To reiterate, spatial autocorrelation refers to the statistical relationship between the value of a spatial attribute in a geographic space and the values in its neighboring areas. I understand that the authors mention spatial attributes being influenced by spatial autocorrelation, and in their response, they cite six references, including soil mapping using spatial dependency to model continuous surfaces, introducing spatial features into models to predict two spatial datasets, simulating forest carbon stock maps, and estimating forest biomass. These examples all involve the simulation of continuous variables using spatial attributes, which is suitable for modeling continuous unknown variables (as also mentioned in the literature review section of the manuscript, such as soil properties, pollutants, population, and socioeconomic parameters). This is fundamentally different from the binary land cover classification addressed in the authors' current study.

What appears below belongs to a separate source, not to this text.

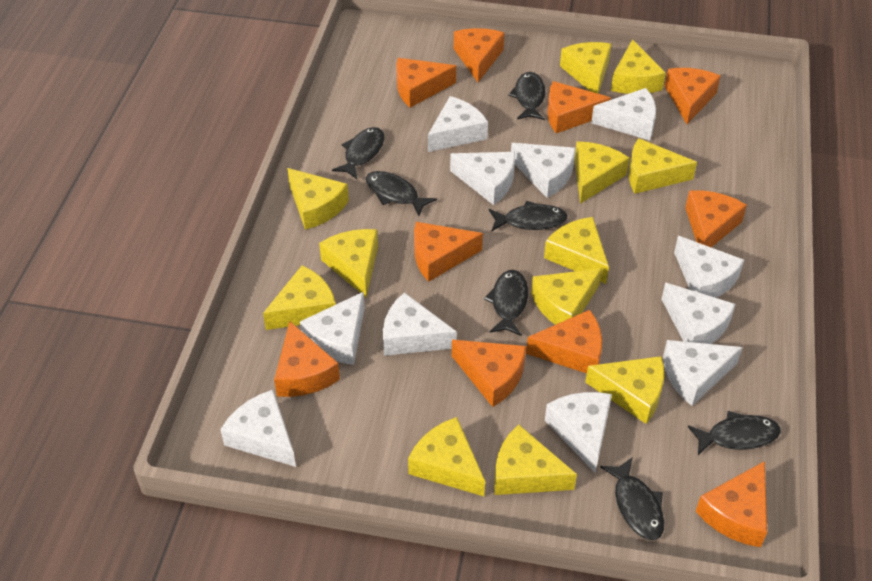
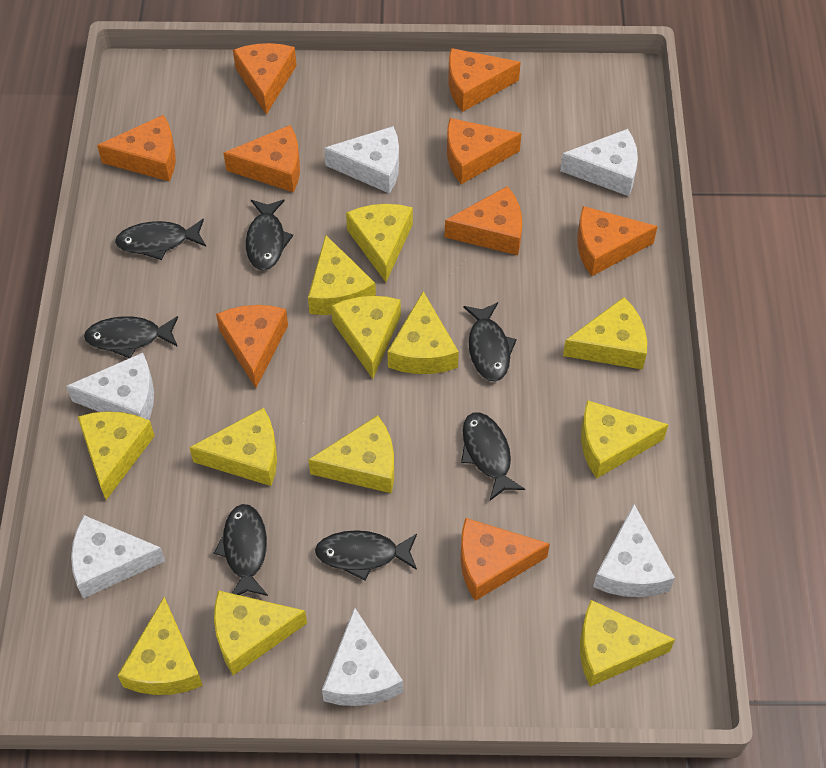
orange cheese: [274,322,340,397] [396,58,456,108] [414,222,483,282] [452,340,526,407] [454,28,505,82] [526,310,602,373] [547,81,611,133] [665,68,721,124] [685,190,747,247] [695,461,767,547] = 10 -> [97,115,176,182] [216,305,288,388] [223,125,300,192] [233,43,297,115] [445,186,522,255] [447,118,521,184] [448,48,521,112] [460,518,550,601] [577,206,658,276] = 9
white cheese: [220,390,296,467] [300,292,365,365] [383,292,457,356] [428,96,488,152] [450,152,515,205] [511,143,576,198] [545,392,612,473] [591,88,656,141] [661,282,736,344] [663,340,742,406] [674,236,744,298] = 11 -> [66,353,154,420] [71,515,165,599] [322,607,403,706] [324,126,399,194] [560,129,638,196] [593,504,675,597] = 6

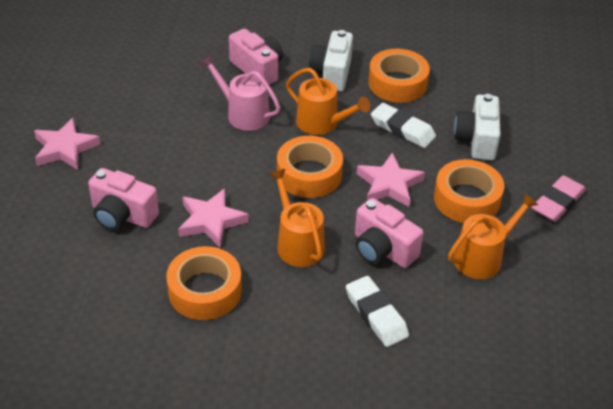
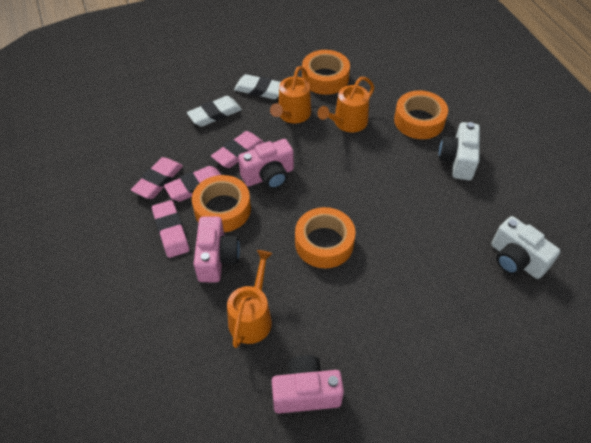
pink eraser: [531,175,586,222] = 1 -> [131,157,183,199] [152,200,189,258] [164,166,221,202] [211,131,264,168] = 4
pink star: [34,118,100,170] [178,188,249,248] [357,153,425,207] = 3 -> none = 0
pink watering can: [200,54,280,131] = 1 -> none = 0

The focus of the paper (according to the author's explanation) is "account for spatial autocorrelation in regional mangrove mapping" (as stated in the title). The author claims that" These features help capture the spatial structure within a landscape without explicitly calculating spatial autocorrelation during model building. (Lins-488)" and therefore suggests that latitude, elevation, and distance to rivers (Spatial-1 and Spatial-2) can be considered implicit factors reflecting spatial autocorrelation. I do not agree with this equivalence. These factors inherently have spatial properties, and using spatial features to explain spatial autocorrelation requires a complete logical proof process.

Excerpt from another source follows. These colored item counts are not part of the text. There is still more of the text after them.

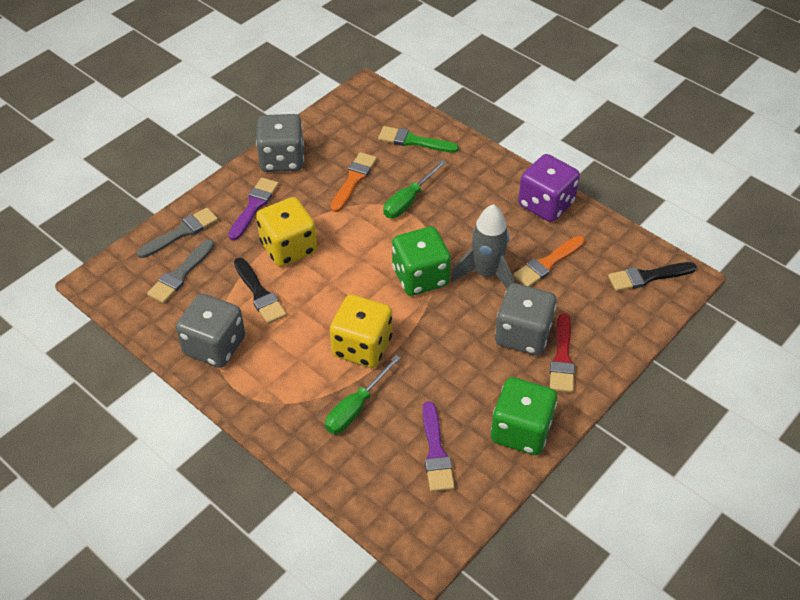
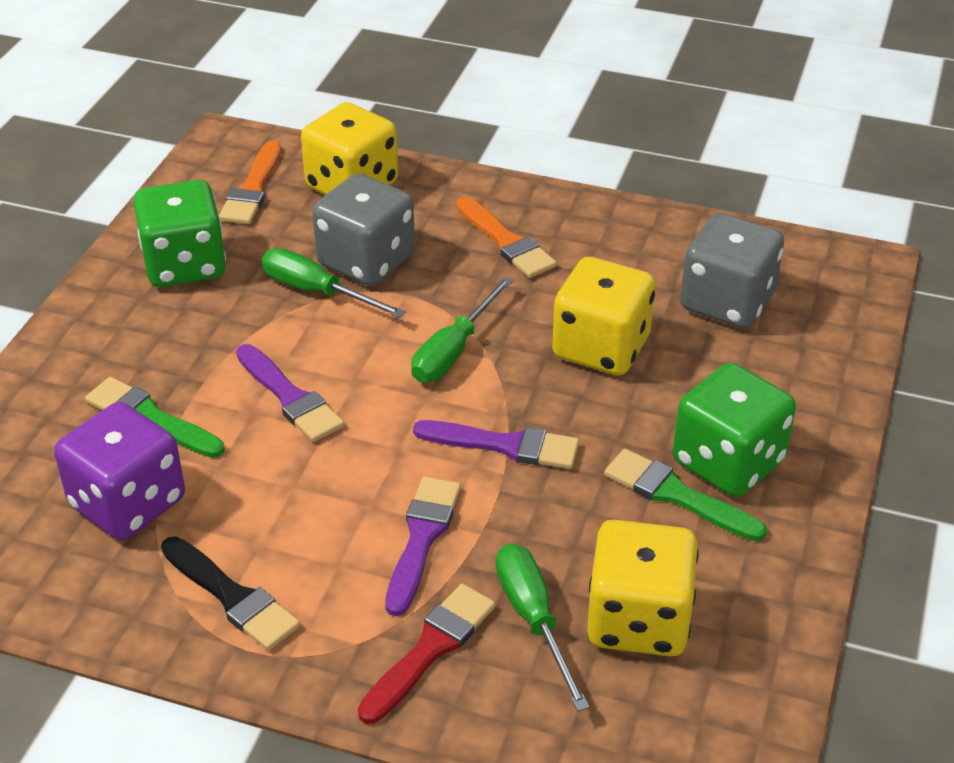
black brush: [234,257,287,324] [608,262,697,291] = 2 -> [161,536,300,650] = 1
green brush: [378,126,459,153] = 1 -> [85,377,224,458] [604,449,767,541] = 2
green screwdriver: [325,355,401,434] [383,160,446,218] = 2 -> [262,248,406,318] [411,277,513,383] [496,544,589,711] = 3
grey brush: [137,208,218,258] [147,239,214,303] = 2 -> none = 0
grey dice: [176,293,245,368] [256,114,304,172] [495,283,556,355] = 3 -> [312,173,415,286] [680,213,784,329] = 2
grey rocket: [451,204,514,288] = 1 -> none = 0
purple brush: [228,178,279,241] [423,401,455,492] = 2 -> [236,344,344,442] [385,477,461,616] [413,420,579,469] = 3
yellow dice: [256,197,317,267] [330,294,392,368] = 2 -> [301,102,398,195] [552,257,655,375] [587,520,699,656] = 3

Spatial autocorrelation in this paper is only superficially reflected in the IDW interpolation (Spatial-3). However, the method used by the author—“generating interpolated median mangrove spectral reflectance surfaces for each Sentinel-2 band using all mangrove training pixels;……applying IDW interpolation, defining the feature set as the difference between the actual median reflectance values and these interpolated surfaces. (Lins-294~304)”—has significant flaws and contains logical errors. Remote sensing land cover classification inherently relies on spectral information, and IDW interpolation is essentially a spatial smoothing method, which cannot directly capture spatial autocorrelation. Simply put, IDW interpolation was developed precisely because of spatial autocorrelation, not because its use implies spatial autocorrelation has been considered. When actual land cover spectral reflectance values are available, using IDW interpolation is an error-expanding action and does not effectively capture spatial dependence. The author’s claims that the method “explain similarities in the spectral reflectance of nearby pixels. (In coverletter)” and “to account for effect of spatial autocorrelation in model building. (Lins-16~17)” are not well substantiated, and the results obtained are not sufficiently convincing.